For many years, Moti Amir tried to block out any memory of the horrors she witnessed during the 2002 seder terrorist attack in Netanya, a coastal town just north of Tel Aviv.
But on the 10th anniversary of what is considered the deadliest terrorist incident of the second intifada, Amir remembers the haunting images in painfully stark detail: Her 10-year-old son jolting backward from the blast of the bomb, the doorpost that fell on him, the shattered window glass that cut into the boy as well as her husband’s stomach. She searched blindly in the dark to find her son amid chaotic screams and frantic running. She says she’ll never forget the pools of blood and rescue workers carrying away bodies wrapped in black plastic bags.
Amir and her family survived. She hopes her recollections, however gruesome they may seem, send a poignant message to the world.
“That I am a survivor and I didn’t let anyone kill me or take my family away from me — I’m stronger in life from this,” she said, while attending a memorial service for victims and family members of the March 27, 2002 attack at the Park Hotel seaside resort.
Just after sundown that night, a Palestinian suicide bomber disguised as a woman walked into the hotel’s lobby with a suitcase filled with explosives. He entered the dining room and detonated the bomb, killing 30 people and injuring 140.

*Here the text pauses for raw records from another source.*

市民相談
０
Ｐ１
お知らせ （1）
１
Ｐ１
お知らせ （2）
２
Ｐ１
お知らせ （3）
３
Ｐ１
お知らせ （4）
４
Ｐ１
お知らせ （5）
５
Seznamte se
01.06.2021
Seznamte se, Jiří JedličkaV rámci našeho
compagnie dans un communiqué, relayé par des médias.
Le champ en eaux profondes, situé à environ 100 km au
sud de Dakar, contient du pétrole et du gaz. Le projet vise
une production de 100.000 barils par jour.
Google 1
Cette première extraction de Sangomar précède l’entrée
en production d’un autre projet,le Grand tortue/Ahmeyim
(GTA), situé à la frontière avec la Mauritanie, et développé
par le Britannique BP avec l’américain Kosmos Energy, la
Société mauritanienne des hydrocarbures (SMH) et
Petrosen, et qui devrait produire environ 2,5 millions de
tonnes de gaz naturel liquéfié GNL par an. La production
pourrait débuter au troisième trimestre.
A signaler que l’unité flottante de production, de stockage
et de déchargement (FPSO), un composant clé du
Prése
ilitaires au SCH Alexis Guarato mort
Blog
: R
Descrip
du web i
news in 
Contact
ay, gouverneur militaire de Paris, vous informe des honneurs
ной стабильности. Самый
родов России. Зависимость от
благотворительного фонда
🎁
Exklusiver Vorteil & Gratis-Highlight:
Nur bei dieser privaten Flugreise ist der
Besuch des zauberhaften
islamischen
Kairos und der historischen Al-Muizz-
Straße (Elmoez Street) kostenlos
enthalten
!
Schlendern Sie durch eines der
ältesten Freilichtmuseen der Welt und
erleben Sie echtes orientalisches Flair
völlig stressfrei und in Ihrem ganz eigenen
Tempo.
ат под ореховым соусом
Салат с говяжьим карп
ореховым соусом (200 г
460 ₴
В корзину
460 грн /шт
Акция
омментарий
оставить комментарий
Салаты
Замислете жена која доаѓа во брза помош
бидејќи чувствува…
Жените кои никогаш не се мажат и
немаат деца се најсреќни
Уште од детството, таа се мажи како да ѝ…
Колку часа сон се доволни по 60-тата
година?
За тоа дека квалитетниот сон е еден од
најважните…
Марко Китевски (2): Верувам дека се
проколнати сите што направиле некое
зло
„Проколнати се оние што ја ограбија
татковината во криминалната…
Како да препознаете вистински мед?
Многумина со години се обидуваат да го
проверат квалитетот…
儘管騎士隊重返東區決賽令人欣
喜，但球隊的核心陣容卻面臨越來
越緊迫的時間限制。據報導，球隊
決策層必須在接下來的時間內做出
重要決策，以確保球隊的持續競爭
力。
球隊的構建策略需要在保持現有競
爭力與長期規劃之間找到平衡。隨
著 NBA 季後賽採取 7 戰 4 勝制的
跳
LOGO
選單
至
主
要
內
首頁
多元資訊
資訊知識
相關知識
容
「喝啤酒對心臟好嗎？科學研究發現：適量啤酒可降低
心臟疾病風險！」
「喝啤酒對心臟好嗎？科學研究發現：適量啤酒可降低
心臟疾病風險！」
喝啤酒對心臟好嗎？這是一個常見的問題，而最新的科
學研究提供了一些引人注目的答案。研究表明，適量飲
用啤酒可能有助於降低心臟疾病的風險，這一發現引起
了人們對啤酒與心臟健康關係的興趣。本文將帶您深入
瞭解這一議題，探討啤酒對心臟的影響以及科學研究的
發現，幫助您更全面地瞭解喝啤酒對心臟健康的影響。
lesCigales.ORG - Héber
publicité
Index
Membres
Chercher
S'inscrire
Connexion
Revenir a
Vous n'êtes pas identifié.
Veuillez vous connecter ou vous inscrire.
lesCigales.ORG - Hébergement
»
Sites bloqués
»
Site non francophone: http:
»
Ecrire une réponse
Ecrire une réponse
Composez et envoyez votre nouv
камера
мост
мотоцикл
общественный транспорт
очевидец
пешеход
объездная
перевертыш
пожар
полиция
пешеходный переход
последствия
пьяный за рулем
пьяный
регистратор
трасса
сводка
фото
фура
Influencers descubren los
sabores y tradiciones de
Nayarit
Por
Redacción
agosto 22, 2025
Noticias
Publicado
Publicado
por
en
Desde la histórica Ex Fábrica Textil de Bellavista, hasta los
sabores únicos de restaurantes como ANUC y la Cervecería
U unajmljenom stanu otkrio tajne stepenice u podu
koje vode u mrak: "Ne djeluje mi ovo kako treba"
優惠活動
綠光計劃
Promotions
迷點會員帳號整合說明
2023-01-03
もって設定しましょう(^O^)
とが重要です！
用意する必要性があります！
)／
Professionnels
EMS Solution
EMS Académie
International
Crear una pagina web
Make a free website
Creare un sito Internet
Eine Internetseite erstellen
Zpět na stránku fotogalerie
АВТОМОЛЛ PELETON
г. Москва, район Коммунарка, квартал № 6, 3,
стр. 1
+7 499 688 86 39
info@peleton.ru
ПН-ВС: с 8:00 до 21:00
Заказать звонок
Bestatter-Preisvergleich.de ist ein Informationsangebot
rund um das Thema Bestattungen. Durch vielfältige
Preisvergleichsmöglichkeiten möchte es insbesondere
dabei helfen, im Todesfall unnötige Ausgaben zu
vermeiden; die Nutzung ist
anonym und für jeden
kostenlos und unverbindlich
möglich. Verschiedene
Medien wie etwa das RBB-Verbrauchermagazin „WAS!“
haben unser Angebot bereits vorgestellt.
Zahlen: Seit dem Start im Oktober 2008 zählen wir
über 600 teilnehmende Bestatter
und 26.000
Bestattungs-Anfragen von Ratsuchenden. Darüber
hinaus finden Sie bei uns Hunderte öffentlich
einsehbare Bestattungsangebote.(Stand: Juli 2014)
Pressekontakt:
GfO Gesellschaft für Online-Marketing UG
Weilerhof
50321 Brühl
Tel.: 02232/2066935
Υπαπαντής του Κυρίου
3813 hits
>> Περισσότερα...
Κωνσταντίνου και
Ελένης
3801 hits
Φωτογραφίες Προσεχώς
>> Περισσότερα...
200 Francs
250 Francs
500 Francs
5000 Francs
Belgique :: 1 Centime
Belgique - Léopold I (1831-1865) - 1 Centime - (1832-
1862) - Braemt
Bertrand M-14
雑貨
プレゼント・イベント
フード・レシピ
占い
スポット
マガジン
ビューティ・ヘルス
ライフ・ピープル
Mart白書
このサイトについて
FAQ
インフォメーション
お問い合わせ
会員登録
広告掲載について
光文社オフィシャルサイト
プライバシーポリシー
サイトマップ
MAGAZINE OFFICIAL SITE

Dubbed the Passover massacre, the attack culminated what was among the bloodiest months of the second intifada, during which 135 Israelis were killed. The severity of the Park Hotel attack led the Israeli government to declare a state of emergency. The next day, the military launched a large-scale counterterrorism operation, Defensive Shield, in the West Bank.
Dalia Falistian, 52, did not find out about the attack until she came home from her boyfriend’s family seder. An only child, she spent the next five hours driving from hospital to hospital in search of her parents. At 5 a.m., her uncle called to tell her that she had to identify her mother and father, Dvora and Michael Karim, at the morgue.
“My mother didn’t look like an angel and my father was cut,” she recalled before bursting into tears. Her thoughts at the time: “My life was finished; I don’t have anybody to come and take care of me.”
OneFamily, a volunteer group that provides material and rehabilitative support to victims and their families, sponsored the memorial gathering this year. OneFamily brings together people who have shared similar experiences. Most victims feel profound alienation from their community after the trauma of a terror attack, said chairman Marc Belzberg.
“Every terror victim will tell you that there’s life before and life after, and life after is one of loneliness and separation from the group,” he said.
Falistian agreed, saying that she’s had trouble finding jobs and making ends meet. OneFamily has helped her financially and emotionally.
“This is my family now,” she said, noting that her caseworker, Batia Weinberg, has invited her to her home for Passover this year.
Corinne Hamami, the daughter of the hotel’s owners, lost her husband, Amiram, in the attack. Amiram, the hotel manager, reportedly saw the terrorist enter the building and tried to chase him. He died of his wounds two days later, leaving Hamami alone to raise their six children.
“It was a very bad situation,” she recalled. “How to wake up in the morning and begin the day? I can’t imagine how to explain this. … You want to die.”
Hamami continues to work at her family’s hotel, which still holds an annual seder.
“We don’t want to close the hotel,” she said. “We just want to show all the Jewish people in Israel and outside that we are strong and that the Palestinians are not victors — we are the victors here.”